Despojados de capa, cetro y corona, carentes de túnicas bordadas en oro; mucho menos ataviados en barrocos uniformes militares salpicados de medallas, barritas multicolores, charreteras, trenzas doradas, o imponentes quepis de saliente escudo, los presidentes norteamericanos – en trajes grises, corbatas discretas y zapatos negros relucientes – se perciben como líderes de poder absoluto.

Harry Truman, siendo presidente, ordenó el bombardeo atómico sobre Japón; Lyndon B. Johnson impuso la guerra en Vietnam. Mandan a invadir países, quitando y poniendo gobiernos por medio mundo cuando se les antoja. En esa nación han llegado a gobernar abogados, políticos de carrera, ingenieros y actores que, sin importar sus orígenes, al minuto de ser juramentados, ejercen como emperadores romanos.

En camisita, jugando golf, altos o bajitos, cultos o incultos, mujeriegos o corruptos, imponen respeto. Pero cumplido su mandato, se desvanecen en la tranquilidad de sus propiedades (adquiridas antes de ser presidentes) acompañados de familiares; unos cultivan maní, otros crían caballos, escriben memorias, publican libros y ofrecen conferencias donde los llamen. Eso sí, ni activos ni retirados se consideran intocables o inmunes al peligro.

Recordemos el asesinato de Abraham Lincoln, el de los Kennedy, la renuncia de Nixon, el escándalo de Clinton, y otros momentos históricos que hablan de la vulnerabilidad de esos líderes. En la actualidad, sabemos de la profusión de sometimientos que sufre el díscolo de Donald Trump quien, pagando fianza, pudo evitar prisión.

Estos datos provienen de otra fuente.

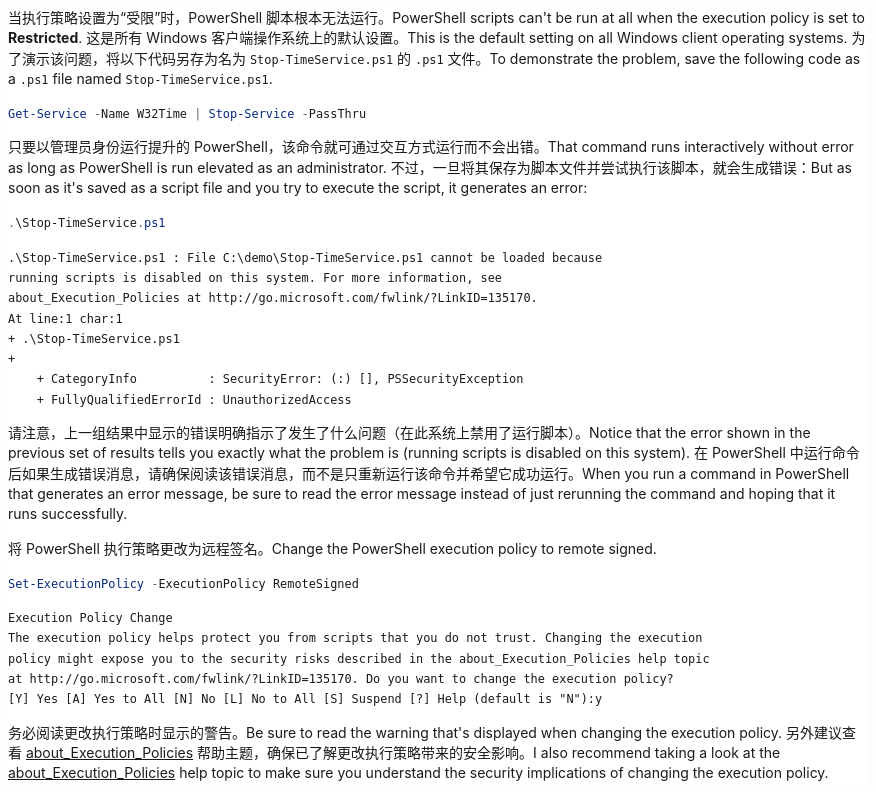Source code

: <span data-ttu-id="9a25e-179">当执行策略设置为“受限”时，PowerShell 脚本根本无法运行。</span><span class="sxs-lookup"><span data-stu-id="9a25e-179">PowerShell scripts can't be run at all when the execution policy is set to **Restricted**.</span></span> <span data-ttu-id="9a25e-180">这是所有 Windows 客户端操作系统上的默认设置。</span><span class="sxs-lookup"><span data-stu-id="9a25e-180">This is the default setting on all Windows client operating systems.</span></span> <span data-ttu-id="9a25e-181">为了演示该问题，将以下代码另存为名为 `Stop-TimeService.ps1` 的 `.ps1` 文件。</span><span class="sxs-lookup"><span data-stu-id="9a25e-181">To demonstrate the problem, save the following code as a `.ps1` file named `Stop-TimeService.ps1`.</span></span>

```powershell
Get-Service -Name W32Time | Stop-Service -PassThru
```

<span data-ttu-id="9a25e-182">只要以管理员身份运行提升的 PowerShell，该命令就可通过交互方式运行而不会出错。</span><span class="sxs-lookup"><span data-stu-id="9a25e-182">That command runs interactively without error as long as PowerShell is run elevated as an administrator.</span></span> <span data-ttu-id="9a25e-183">不过，一旦将其保存为脚本文件并尝试执行该脚本，就会生成错误：</span><span class="sxs-lookup"><span data-stu-id="9a25e-183">But as soon as it's saved as a script file and you try to execute the script, it generates an error:</span></span>

```powershell
.\Stop-TimeService.ps1
```

```Output
.\Stop-TimeService.ps1 : File C:\demo\Stop-TimeService.ps1 cannot be loaded because
running scripts is disabled on this system. For more information, see
about_Execution_Policies at http://go.microsoft.com/fwlink/?LinkID=135170.
At line:1 char:1
+ .\Stop-TimeService.ps1
+
    + CategoryInfo          : SecurityError: (:) [], PSSecurityException
    + FullyQualifiedErrorId : UnauthorizedAccess
```

<span data-ttu-id="9a25e-184">请注意，上一组结果中显示的错误明确指示了发生了什么问题（在此系统上禁用了运行脚本）。</span><span class="sxs-lookup"><span data-stu-id="9a25e-184">Notice that the error shown in the previous set of results tells you exactly what the problem is (running scripts is disabled on this system).</span></span> <span data-ttu-id="9a25e-185">在 PowerShell 中运行命令后如果生成错误消息，请确保阅读该错误消息，而不是只重新运行该命令并希望它成功运行。</span><span class="sxs-lookup"><span data-stu-id="9a25e-185">When you run a command in PowerShell that generates an error message, be sure to read the error message instead of just rerunning the command and hoping that it runs successfully.</span></span>

<span data-ttu-id="9a25e-186">将 PowerShell 执行策略更改为远程签名。</span><span class="sxs-lookup"><span data-stu-id="9a25e-186">Change the PowerShell execution policy to remote signed.</span></span>

```powershell
Set-ExecutionPolicy -ExecutionPolicy RemoteSigned
```

```Output
Execution Policy Change
The execution policy helps protect you from scripts that you do not trust. Changing the execution
policy might expose you to the security risks described in the about_Execution_Policies help topic
at http://go.microsoft.com/fwlink/?LinkID=135170. Do you want to change the execution policy?
[Y] Yes [A] Yes to All [N] No [L] No to All [S] Suspend [?] Help (default is "N"):y
```

<span data-ttu-id="9a25e-187">务必阅读更改执行策略时显示的警告。</span><span class="sxs-lookup"><span data-stu-id="9a25e-187">Be sure to read the warning that's displayed when changing the execution policy.</span></span> <span data-ttu-id="9a25e-188">另外建议查看 [about_Execution_Policies][] 帮助主题，确保已了解更改执行策略带来的安全影响。</span><span class="sxs-lookup"><span data-stu-id="9a25e-188">I also recommend taking a look at the [about_Execution_Policies][] help topic to make sure you understand the security implications of changing the execution policy.</span></span>


[about_Automatic_Variables]: /powershell/module/microsoft.powershell.core/about/about_automatic_variables
[about_Execution_Policies]: /powershell//powershell/module/microsoft.powershell.core/about/about_execution_policies
[升级现有的 Windows PowerShell]: /powershell/scripting/windows-powershell/install/installing-windows-powershell#upgrading-existing-windows-powershell
[Upgrading existing Windows PowerShell]: /powershell/scripting/windows-powershell/install/installing-windows-powershell#upgrading-existing-windows-powershell
[安装 PowerShell]: /powershell/scripting/install/installing-powershell
[Installing PowerShell]: /powershell/scripting/install/installing-powershell
[启动 Windows PowerShell]: /powershell/scripting/windows-powershell/starting-windows-powershell
[Starting Windows PowerShell]: /powershell/scripting/windows-powershell/starting-windows-powershell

Ayer, enterándome del encartamiento del aspirante republicano, repentinamente pude darme cuenta de mi equivocación; llegué a pensar que esos gobernantes del “imperio” eran inmunes a la ley. De ninguna manera. A pesar de haber sido árbitros del mundo tienen que rendir cuentas ante la ley; ante una justicia que sigue siendo la base de sustentación del debilitado imperio norteamericano.

Resulta ser – atengámonos a los hechos – que los presidentes más poderosos del mundo, esos que se ríen de la ley, no son de allá sino de aquí. Nuestros tres últimos han resultado ser incuestionables, no rinden cuentas, ni son requeridos por tribunal alguno. No llaman la atención de los fiscales ni de los jueces. Mucho menos piden perdón.

Leonel Fernández, Hipólito Mejía y Danilo Medina, son más temidos que aquellos que gobernaron y gobiernan a Estados Unidos y parte del mundo. Disfrutan de una misteriosa impunidad que ni los zares rusos pudieron mantener.

El poder político y económico que acompaña al hoy investigado y sometido expresidente Trump es mucho mayor que el de nuestros tres expresidentes bananeros juntos. Él mantiene tanto poder como para asustar y disuadir cualquier acusación en su contra. Al menos, eso pensaríamos por aquí.

Pero no, en los Estados Unidos la justicia ni es timorata ni temerosa. Igual que cualquier ciudadano ha sido sometido, sin importar amenazas ni atender a protestas. Entonces, podemos afirmar con certeza, que a nuestros tres inefables expresidentes se les teme más que a quienes mandaron en oriente y occidente.

Será por eso que el dominicano entiende el significado de “sí, pero no” e intuye las profundidades cómplices del “Deja eso así…” Frases que contienen y verbalizan el enredo desgraciado de la complicidad colectiva e institucional que seguimos sufriendo.